Namun, penguatan pasar tersebut belum mampu mengangkat kinerja saham PT Rans Entertainment Indonesia Tbk (RANS) yang justru mengalami koreksi tajam. Saham perusahaan yang dikendalikan Raffi Ahmad dan Nagita Slavina itu ditutup melemah 10,53% ke level Rp204 per saham.
Meskipun demikian, saham RANS masih menarik untuk dilirik, terutama bagi mereka yang ingin melakukan scalping. Saham ini masih berada dalam fase price discovery pasca IPO, sehingga memiliki volatilitas yang tinggi dan pergerakan harga yang cepat.
Strategi yang bisa digunakan oleh pelaku (trader) adalah memperhatikan buying average saham, yaitu cara pembelian saham yang sama selama beberapa kali pada harga yang berbeda, lalu menghitung rata-rata pembeliannya (average price). Strategi ini digunakan dengan tujuan untuk mengurangi risiko dan meningkatkan keuntungan.

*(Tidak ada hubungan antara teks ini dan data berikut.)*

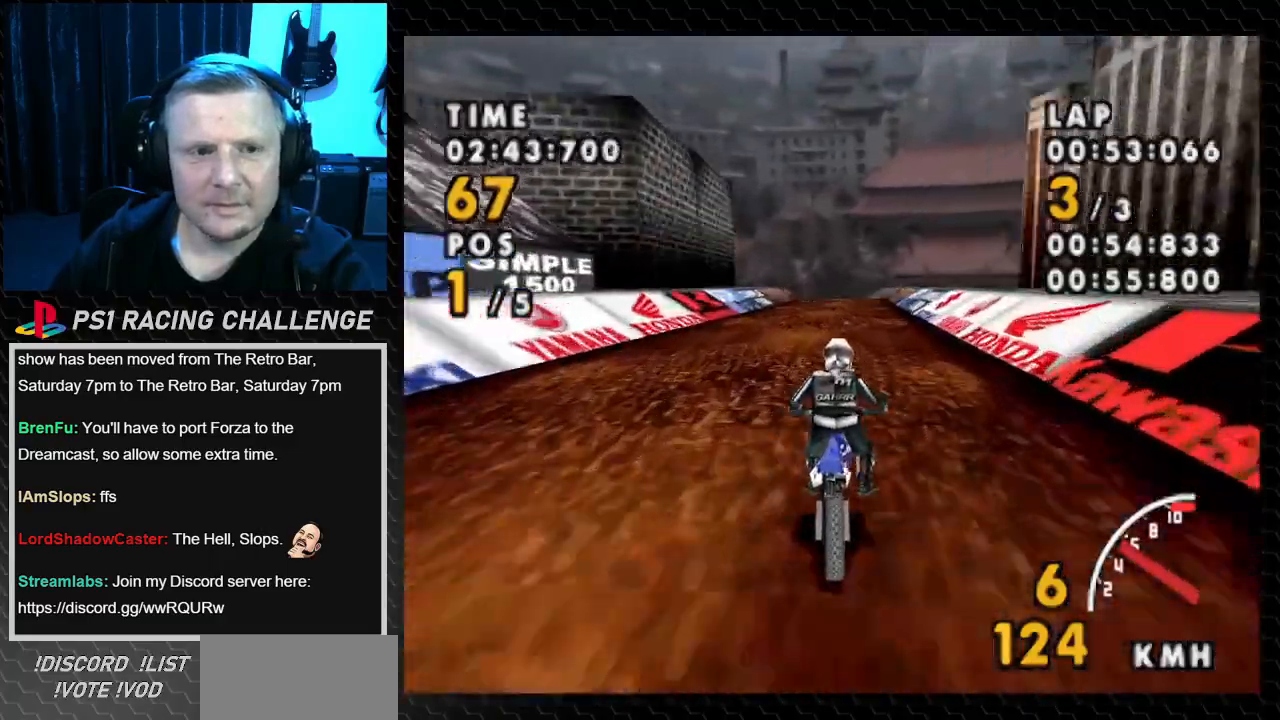
{"buttons": ["CROSS"], "events": []}
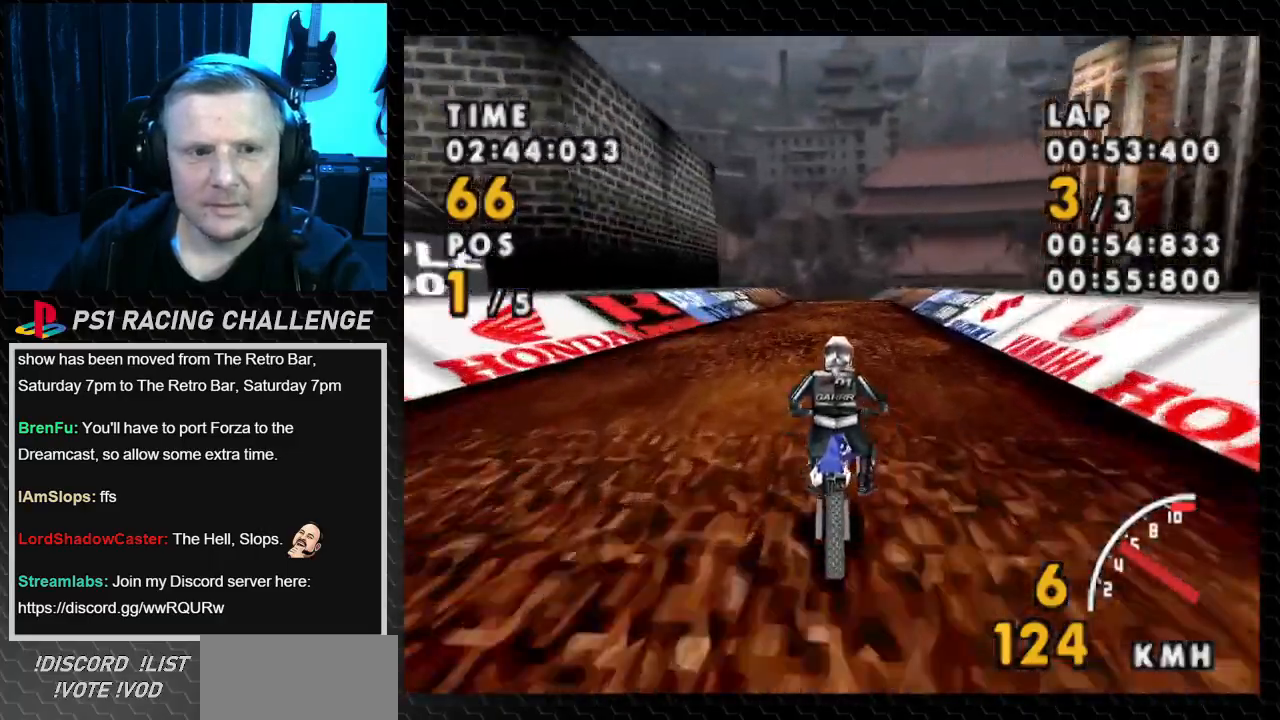
{"buttons": ["CROSS"], "events": []}
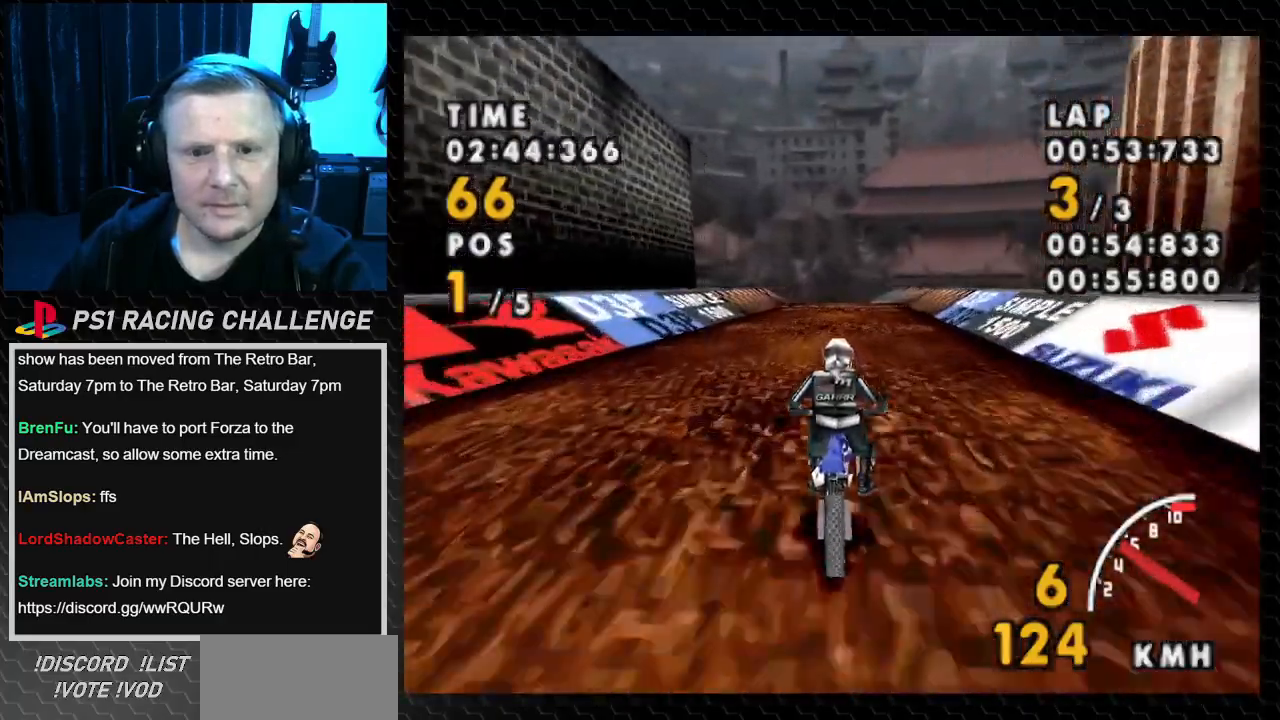
{"buttons": ["CROSS"], "events": [[234, "DPAD_RIGHT", "down"], [434, "DPAD_RIGHT", "up"]]}
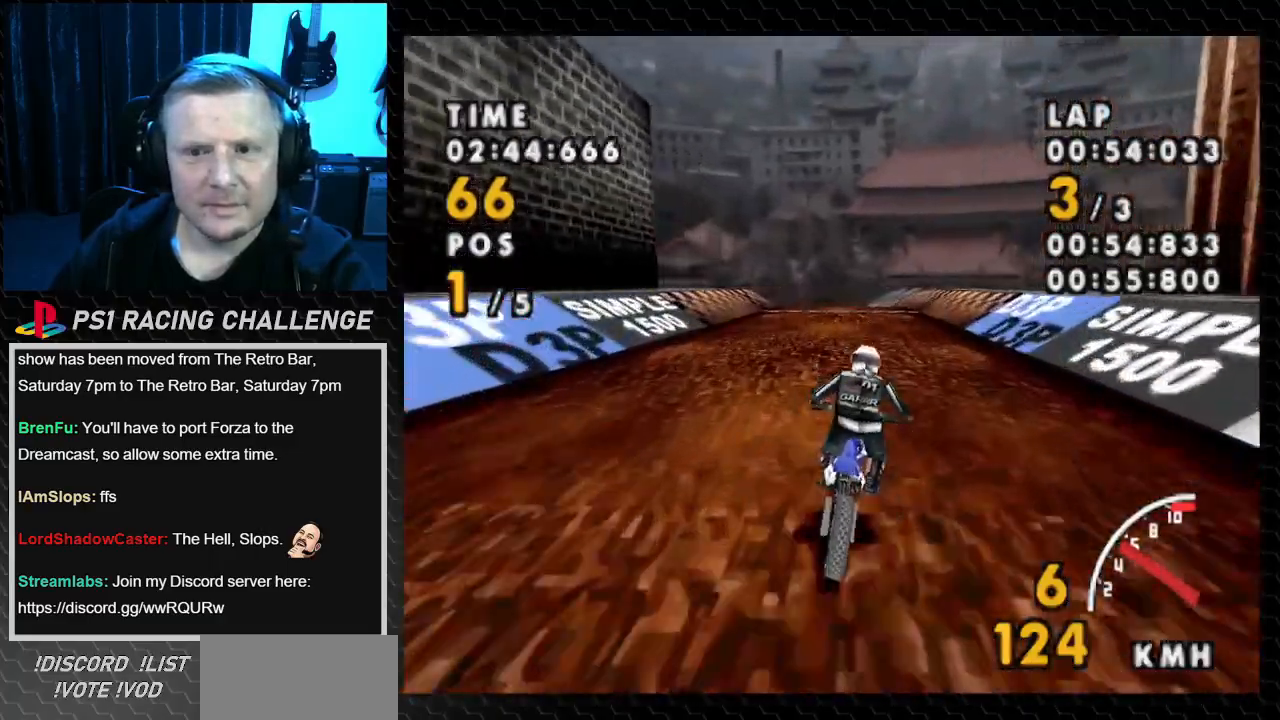
{"buttons": ["CROSS", "DPAD_LEFT"], "events": [[434, "DPAD_LEFT", "down"]]}
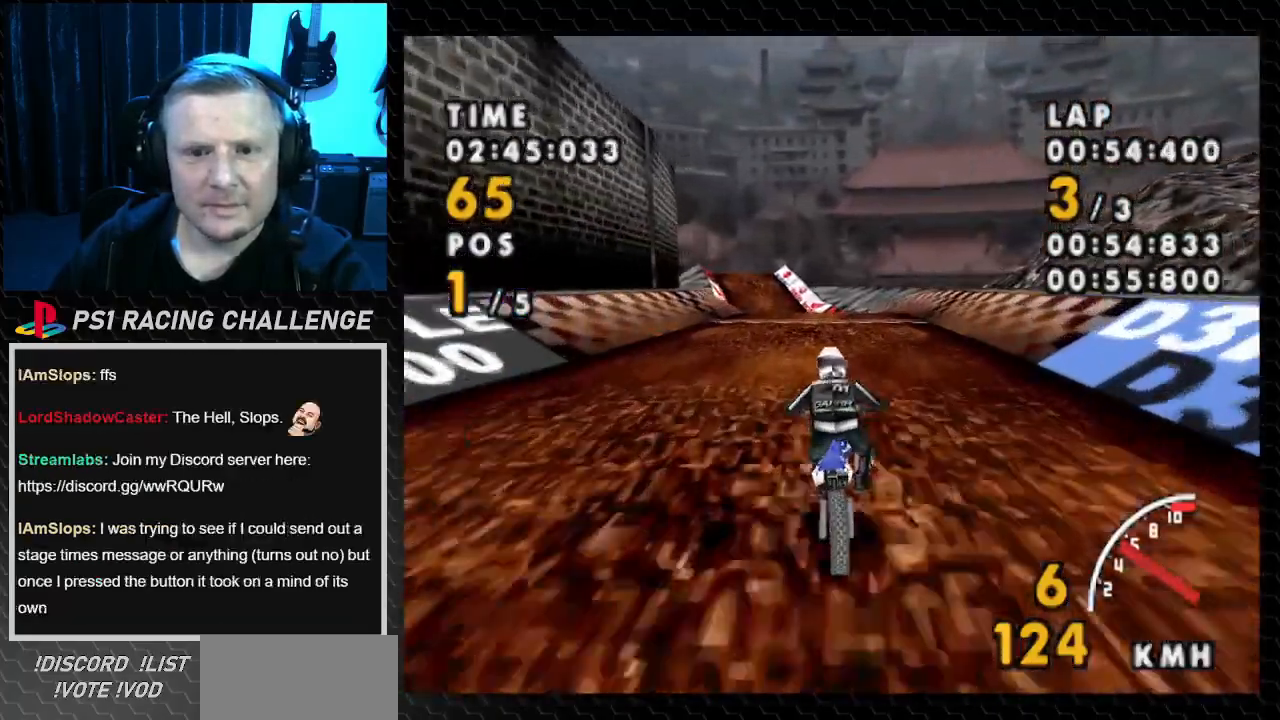
{"buttons": ["CROSS"], "events": [[100, "DPAD_LEFT", "up"]]}
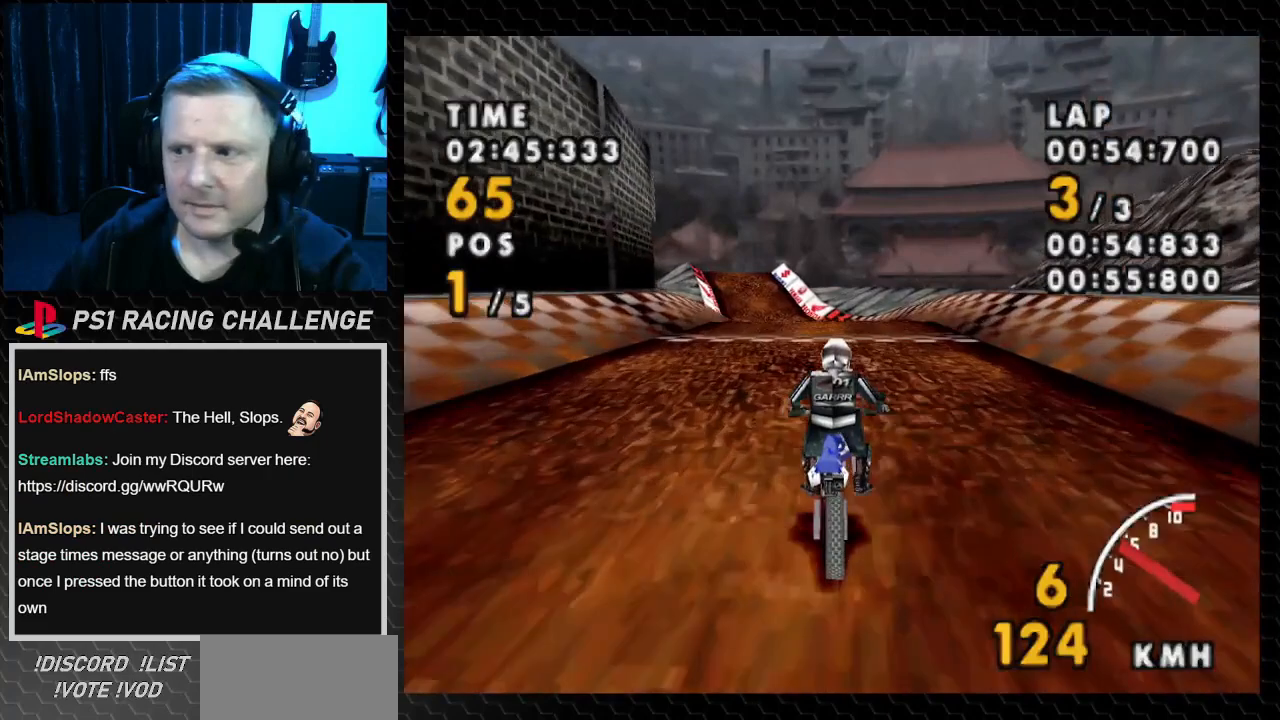
{"buttons": ["CROSS", "DPAD_LEFT"], "events": [[133, "DPAD_LEFT", "down"], [233, "DPAD_LEFT", "up"], [500, "DPAD_LEFT", "down"]]}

Dalam beberapa hari awal perdagangan, saham RANS telah menunjukkan volatilitas yang tinggi, dengan pergerakan harga yang cepat. Hal ini membuat saham ini menjadi salah satu pilihan yang menarik bagi mereka yang ingin melakukan scalping.
Namun, perlu diingat bahwa scalping memiliki risiko yang tinggi, terutama jika tidak dilakukan dengan strategi yang tepat. Oleh karena itu, penting untuk memahami kondisi pasar dan melakukan analisis yang cermat sebelum melakukan transaksi.
Di tengah penguatan IHSG, saham RANS menjadi salah satu emiten dengan tekanan jual terbesar. Namun, aktivitas perdagangan saham RANS tetap sangat tinggi, dengan nilai transaksi mencapai sekitar Rp820,6 miliar.
IHSG bergerak fluktuatif di rentang support 5.898,15 hingga menyentuh resistance tertinggi pada penutupan di 6.037,84. Pagi harinya, IHSG dibuka di level 5.934,72, menguat tipis dari penutupan akhir pekan lalu di posisi 5.924,36.
Secara sektoral, mayoritas indeks sektor saham kompak menghijau. Kenaikan tertinggi dipimpin oleh sektor barang baku yang melonjak 2,96 persen, disusul sektor energi naik 2,66 persen, dan sektor perindustrian melesat 2,44 persen.
Sebaliknya, hanya ada dua sektor yang terjebak di zona merah, yakni sektor kesehatan yang melemah 0,26 persen dan sektor primer (konsumer primer) yang turun tipis 0,05 persen.
Kesimpulan, saham RANS menjadi sorotan di tengah penguatan IHSG. Meskipun mengalami koreksi tajam, saham ini masih menarik untuk dilirik, terutama bagi mereka yang ingin melakukan scalping. Namun, perlu diingat bahwa scalping memiliki risiko yang tinggi, terutama jika tidak dilakukan dengan strategi yang tepat.